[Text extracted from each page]
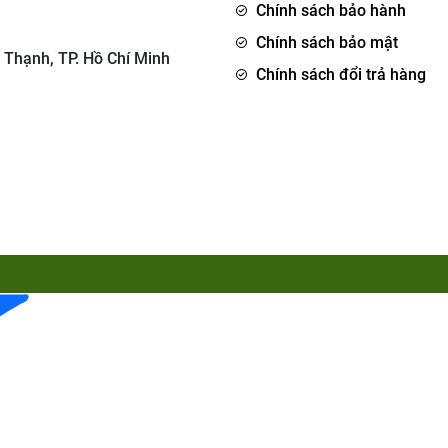
Chính sách bảo hành
Chính sách bảo mật
 Thạnh, TP. Hồ Chí Minh
Chính sách đổi trả hàng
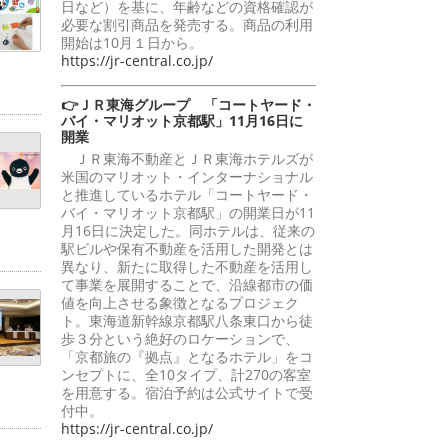
日など）を基に、年齢などの資格確認が
必要な割引商品を発売する。商品の利用
開始は10月１日から。
https://jr-central.co.jp/
👉ＪＲ東海グループ 「コートヤード・
バイ・マリオット京都駅」11月16日に
開業
ＪＲ東海不動産とＪＲ東海ホテルズが
米国のマリオット・インターナショナル
と推進しているホテル「コートヤード・
バイ・マリオット京都駅」の開業日が11
月16日に決定した。同ホテルは、従来の
駅ビルや保有不動産を活用した開発とは
異なり、新たに取得した不動産を活用し
て事業を展開することで、沿線都市の価
値を向上させる象徴となるプロジェク
ト。東海道新幹線京都駅八条東口から徒
歩３分という絶好のロケーションで、
「京都旅の『拠点』となるホテル」をコ
ンセプトに、全10タイプ、計270の客室
を用意する。宿泊予約は公式サイトで受
付中。
https://jr-central.co.jp/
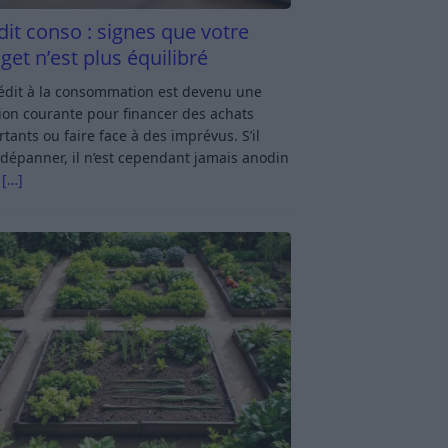
dit conso : signes que votre
get n’est plus équilibré
rédit à la consommation est devenu une
ion courante pour financer des achats
tants ou faire face à des imprévus. S’il
dépanner, il n’est cependant jamais anodin
s
[…]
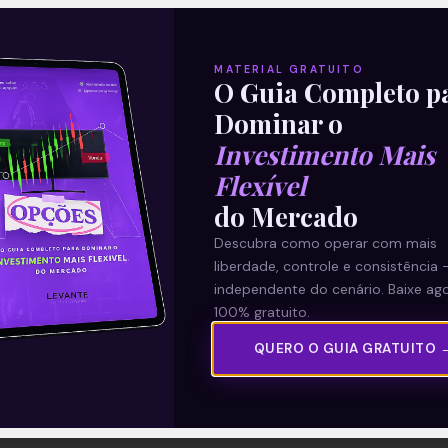
MATERIAL GRATUITO
O Guia Completo p
Dominar o
Investimento Mais
Flexível
do Mercado
Descubra como operar com mais
liberdade, controle e consistência 
independente do cenário. Baixe ago
100% gratuito.
QUERO O GUIA GRATUITO 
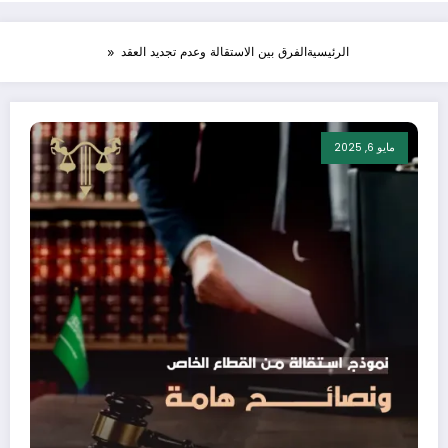
الرئيسية
الفرق بين الاستقالة وعدم تجديد العقد
مايو 6, 2025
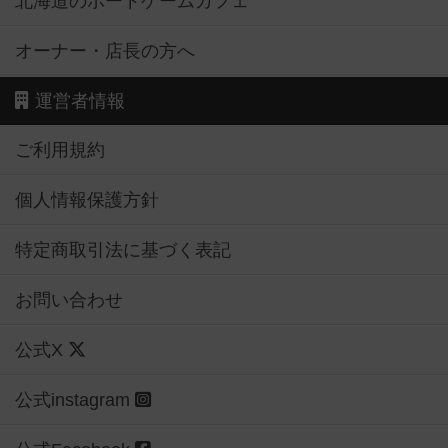
北海道のボードゲームカフェ
オーナー・店長の方へ
運営者情報
ご利用規約
個人情報保護方針
特定商取引法に基づく表記
お問い合わせ
公式X
公式instagram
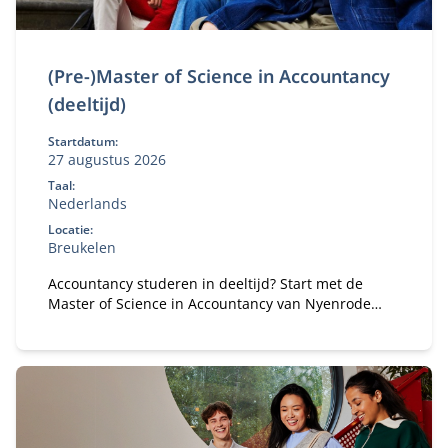
(Pre-)Master of Science in Accountancy
(deeltijd)
Startdatum:
27 augustus 2026
Taal:
Nederlands
Locatie:
Breukelen
Accountancy studeren in deeltijd? Start met de
Master of Science in Accountancy van Nyenrode
met elke vooropleiding. Bepaal je eigen
studietempo en kies voor flexibele studieroutes.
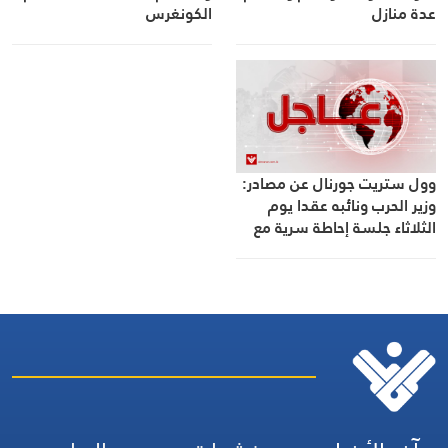
الكونغرس
عدة منازل
وول ستريت جورنال عن مصادر:
وزير الحرب ونائبه عقدا يوم
الثلاثاء جلسة إحاطة سرية مع
مشرعين جمهوريين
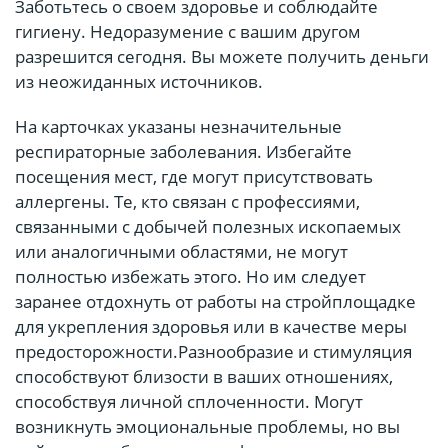
Заботьтесь о своем здоровье и соблюдайте
гигиену. Недоразумение с вашим другом
разрешится сегодня. Вы можете получить деньги
из неожиданных источников.
На карточках указаны незначительные
респираторные заболевания. Избегайте
посещения мест, где могут присутствовать
аллергены. Те, кто связан с профессиями,
связанными с добычей полезных ископаемых
или аналогичными областями, не могут
полностью избежать этого. Но им следует
заранее отдохнуть от работы на стройплощадке
для укрепления здоровья или в качестве меры
предосторожности.Разнообразие и стимуляция
способствуют близости в ваших отношениях,
способствуя личной сплоченности. Могут
возникнуть эмоциональные проблемы, но вы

## Your assignment
Can you write out every line of the records above again, character for character, but leave out the pictures?

## Expected answer
Chính sách bảo hành
Chính sách bảo mật
 Thạnh, TP. Hồ Chí Minh
Chính sách đổi trả hàng
日など）を基に、年齢などの資格確認が
必要な割引商品を発売する。商品の利用
開始は10月１日から。
https://jr-central.co.jp/
👉ＪＲ東海グループ 「コートヤード・
バイ・マリオット京都駅」11月16日に
開業
ＪＲ東海不動産とＪＲ東海ホテルズが
米国のマリオット・インターナショナル
と推進しているホテル「コートヤード・
バイ・マリオット京都駅」の開業日が11
月16日に決定した。同ホテルは、従来の
駅ビルや保有不動産を活用した開発とは
異なり、新たに取得した不動産を活用し
て事業を展開することで、沿線都市の価
値を向上させる象徴となるプロジェク
ト。東海道新幹線京都駅八条東口から徒
歩３分という絶好のロケーションで、
「京都旅の『拠点』となるホテル」をコ
ンセプトに、全10タイプ、計270の客室
を用意する。宿泊予約は公式サイトで受
付中。
https://jr-central.co.jp/
dit conso : signes que votre
get n’est plus équilibré
rédit à la consommation est devenu une
ion courante pour financer des achats
tants ou faire face à des imprévus. S’il
dépanner, il n’est cependant jamais anodin
s
[…]
MATERIAL GRATUITO
O Guia Completo p
Dominar o
Investimento Mais
Flexível
do Mercado
Descubra como operar com mais
liberdade, controle e consistência 
independente do cenário. Baixe ago
100% gratuito.
QUERO O GUIA GRATUITO 
الرئيسية
الفرق بين الاستقالة وعدم تجديد العقد
مايو 6, 2025
北海道のボードゲームカフェ
オーナー・店長の方へ
運営者情報
ご利用規約
個人情報保護方針
特定商取引法に基づく表記
お問い合わせ
公式X
公式instagram
(Pre-)Master of Science in Accountancy
(deeltijd)
Startdatum:
27 augustus 2026
Taal:
Nederlands
Locatie:
Breukelen
Accountancy studeren in deeltijd? Start met de
Master of Science in Accountancy van Nyenrode
met elke vooropleiding. Bepaal je eigen
studietempo en kies voor flexibele studieroutes.
الكونغرس
عدة منازل
وول ستريت جورنال عن مصادر:
وزير الحرب ونائبه عقدا يوم
الثلاثاء جلسة إحاطة سرية مع
مشرعين جمهوريين
Заботьтесь о своем здоровье и соблюдайте
гигиену. Недоразумение с вашим другом
разрешится сегодня. Вы можете получить деньги
из неожиданных источников.
На карточках указаны незначительные
респираторные заболевания. Избегайте
посещения мест, где могут присутствовать
аллергены. Те, кто связан с профессиями,
связанными с добычей полезных ископаемых
или аналогичными областями, не могут
полностью избежать этого. Но им следует
заранее отдохнуть от работы на стройплощадке
для укрепления здоровья или в качестве меры
предосторожности.Разнообразие и стимуляция
способствуют близости в ваших отношениях,
способствуя личной сплоченности. Могут
возникнуть эмоциональные проблемы, но вы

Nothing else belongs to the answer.